Design  Nonrandomized, multicenter, open-label, clinical trial using 5 dosage regimens.

Setting  Four ophthalmic centers in North America and Europe providing retinal care.

Participants  Patients with subfoveal CNV caused by age-related macular degeneration.

Methods  Standardized protocol refraction, visual acuity testing, ophthalmic examination, color photographs, and fluorescein angiograms were used to evaluate the effects of a single treatment of photodynamic therapy with verteporfin. Follow-up was planned through 3 months in 97 patients and for less than 3 months in 31 other patients.

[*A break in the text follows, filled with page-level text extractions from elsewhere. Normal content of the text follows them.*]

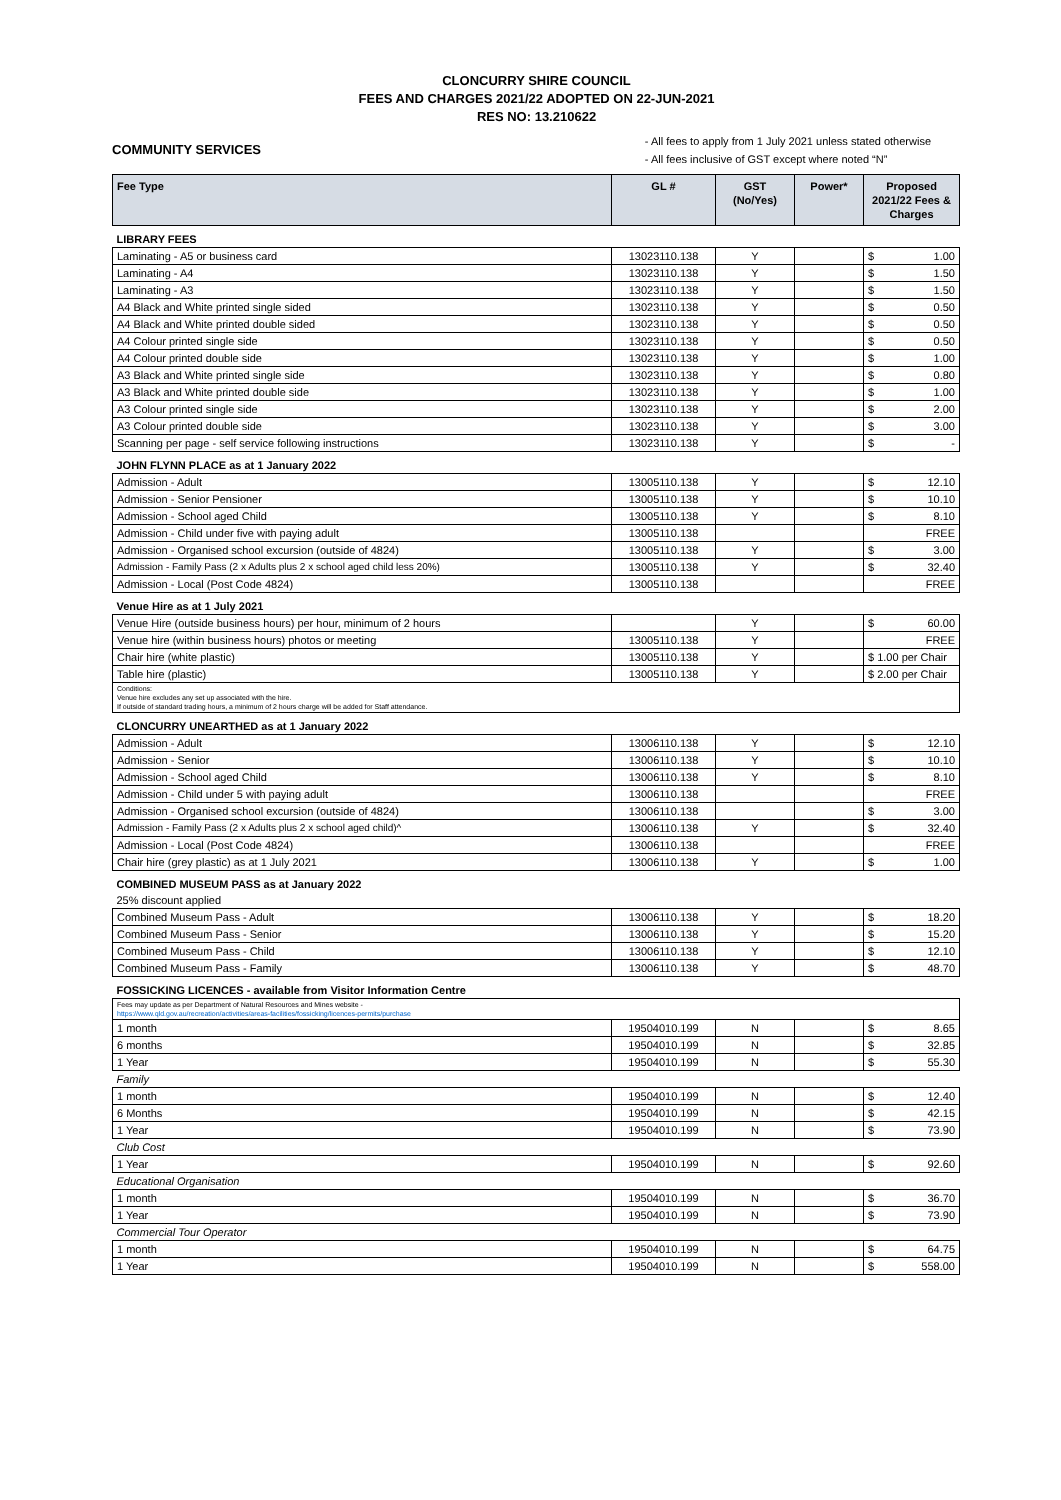CLONCURRY SHIRE COUNCIL
FEES AND CHARGES 2021/22 ADOPTED ON 22-JUN-2021
RES NO: 13.210622
COMMUNITY SERVICES
- All fees to apply from 1 July 2021 unless stated otherwise
- All fees inclusive of GST except where noted “N”
| Fee Type | GL # | GST (No/Yes) | Power* | Proposed 2021/22 Fees & Charges |
| --- | --- | --- | --- | --- |
| LIBRARY FEES | | | | |
| Laminating - A5 or business card | 13023110.138 | Y | | $ 1.00 |
| Laminating - A4 | 13023110.138 | Y | | $ 1.50 |
| Laminating - A3 | 13023110.138 | Y | | $ 1.50 |
| A4 Black and White printed single sided | 13023110.138 | Y | | $ 0.50 |
| A4 Black and White printed double sided | 13023110.138 | Y | | $ 0.50 |
| A4 Colour printed single side | 13023110.138 | Y | | $ 0.50 |
| A4 Colour printed double side | 13023110.138 | Y | | $ 1.00 |
| A3 Black and White printed single side | 13023110.138 | Y | | $ 0.80 |
| A3 Black and White printed double side | 13023110.138 | Y | | $ 1.00 |
| A3 Colour printed single side | 13023110.138 | Y | | $ 2.00 |
| A3 Colour printed double side | 13023110.138 | Y | | $ 3.00 |
| Scanning per page - self service following instructions | 13023110.138 | Y | | $ - |
| JOHN FLYNN PLACE as at 1 January 2022 | | | | |
| Admission - Adult | 13005110.138 | Y | | $ 12.10 |
| Admission - Senior Pensioner | 13005110.138 | Y | | $ 10.10 |
| Admission - School aged Child | 13005110.138 | Y | | $ 8.10 |
| Admission - Child under five with paying adult | 13005110.138 | | | FREE |
| Admission - Organised school excursion (outside of 4824) | 13005110.138 | Y | | $ 3.00 |
| Admission - Family Pass (2 x Adults plus 2 x school aged child less 20%) | 13005110.138 | Y | | $ 32.40 |
| Admission - Local (Post Code 4824) | 13005110.138 | | | FREE |
| Venue Hire as at 1 July 2021 | | | | |
| Venue Hire (outside business hours) per hour, minimum of 2 hours | | Y | | $ 60.00 |
| Venue hire (within business hours) photos or meeting | 13005110.138 | Y | | FREE |
| Chair hire (white plastic) | 13005110.138 | Y | | $ 1.00 per Chair |
| Table hire (plastic) | 13005110.138 | Y | | $ 2.00 per Chair |
| Conditions: Venue hire excludes any set up associated with the hire. If outside of standard trading hours, a minimum of 2 hours charge will be added for Staff attendance. | | | | |
| CLONCURRY UNEARTHED as at 1 January 2022 | | | | |
| Admission - Adult | 13006110.138 | Y | | $ 12.10 |
| Admission - Senior | 13006110.138 | Y | | $ 10.10 |
| Admission - School aged Child | 13006110.138 | Y | | $ 8.10 |
| Admission - Child under 5 with paying adult | 13006110.138 | | | FREE |
| Admission - Organised school excursion (outside of 4824) | 13006110.138 | | | $ 3.00 |
| Admission - Family Pass (2 x Adults plus 2 x school aged child)^ | 13006110.138 | Y | | $ 32.40 |
| Admission - Local (Post Code 4824) | 13006110.138 | | | FREE |
| Chair hire (grey plastic) as at 1 July 2021 | 13006110.138 | Y | | $ 1.00 |
| COMBINED MUSEUM PASS as at January 2022 | | | | |
| 25% discount applied | | | | |
| Combined Museum Pass - Adult | 13006110.138 | Y | | $ 18.20 |
| Combined Museum Pass - Senior | 13006110.138 | Y | | $ 15.20 |
| Combined Museum Pass - Child | 13006110.138 | Y | | $ 12.10 |
| Combined Museum Pass - Family | 13006110.138 | Y | | $ 48.70 |
| FOSSICKING LICENCES - available from Visitor Information Centre | | | | |
| Fees may update as per Department of Natural Resources and Mines website - https://www.qld.gov.au/recreation/activities/areas-facilities/fossicking/licences-permits/purchase | | | | |
| 1 month | 19504010.199 | N | | $ 8.65 |
| 6 months | 19504010.199 | N | | $ 32.85 |
| 1 Year | 19504010.199 | N | | $ 55.30 |
| Family | | | | |
| 1 month | 19504010.199 | N | | $ 12.40 |
| 6 Months | 19504010.199 | N | | $ 42.15 |
| 1 Year | 19504010.199 | N | | $ 73.90 |
| Club Cost | | | | |
| 1 Year | 19504010.199 | N | | $ 92.60 |
| Educational Organisation | | | | |
| 1 month | 19504010.199 | N | | $ 36.70 |
| 1 Year | 19504010.199 | N | | $ 73.90 |
| Commercial Tour Operator | | | | |
| 1 month | 19504010.199 | N | | $ 64.75 |
| 1 Year | 19504010.199 | N | | $ 558.00 |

Results  The mean visual acuity change (and range of change) from baseline at the follow-up examination at week 12 after a single treatment with regimens 1 through 5 was −0.2 (−3 to +2), −0.9 (−9 to +5), −1.6 (−9 to +2), +0.4 (−8 to +7), and +0.1 (−8 to +9) lines, respectively. Only the highest light dose (150 J/cm2) in regimens 2 and 3, which produced angiographic nonperfusion of neurosensory retinal vessels, caused marked vision loss. Some cessation of fluorescein leakage from CNV was achieved without loss of vision when the light dose used was less than 150 J/cm2. Systemic adverse events were rare. Cessation of fluorescein leakage from CNV was noted in all regimens by 1 week after photodynamic therapy. Fluorescein leakage from at least a portion of the CNV reappeared by 4 to 12 weeks after treatment in almost all cases. Progression of classic CNV beyond the area of CNV identified before treatment was noted in 42 (51%) of the 83 eyes with classic CNV followed up for 3 months after a single treatment. Eyes in which the area of any CNV leakage at 12 weeks was less than at baseline had a significantly better visual acuity outcome (+0.8 line) than eyes in which CNV leakage progressed (−0.8 line).

Conclusions  Photodynamic therapy with verteporfin achieved short-term cessation of fluorescein leakage from CNV without loss of vision or growth of classic CNV in some patients with age-related macular degeneration. Except for nonperfusion of neurosensory retinal vessels at a light dose of 150 J/cm2, no other adverse events were of concern. Randomized clinical trials to investigate whether this new modality can preserve vision in patients with CNV secondary to age-related macular degeneration are justified.